Published: 2 November 2004 15:49 GMT

Nokia is adopting a pincer movement in its attempt to get its Series 60 software onto various types of smart phone.

Series 60, which runs on top of the Symbian OS, currently has around 50 per cent of the smart phone market, according to Nokia, and is shipping close to one million of its own devices a month. But if all goes to plan, Series 60 could be verging on the ubiquitous.

Nokia is planning to spread the use of Series 60 in two directions, aiming to use the platform on both high-end devices and lower-end handsets.

With the launch of Nokia's newest smart phone, the 7710, Nokia is already expanding its use with 'widescreen' devices as well as touch-screen and pen input systems.

The platform is now to support resolutions of up to 640x320.

But, according to Antti Vasara, Nokia's VP of technology sales and marketing, Series 60 will also be heading down market too and featuring on more mid-range phones.
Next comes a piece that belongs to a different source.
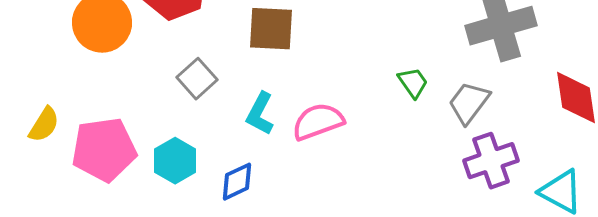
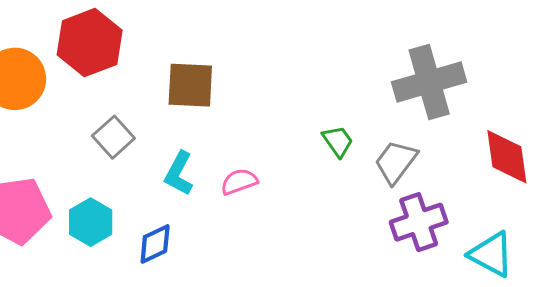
pink semicircle: (318, 122) -> (239, 182), size x0.7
"The importance of Series 60 is that it is going into the mobile categories that matter. On one hand, it’s going into the mid-range… and hitting the price points that will drive mass market take-up," he said. "On the other hand, it’s going into PDA-type converged devices."

Nokia is also making Series 60's presence felt in the sphere of push-to-talk over cellular (PoC) – the walkie-talkie technology that has already proved popular in the US and which European operators are hoping will do the same this side of the Atlantic.

Nokia has today announced that it has released a PoC client for some devices, all based on Series 60, including the 6600 and 7610, which can either be downloaded from operators’ websites or stores.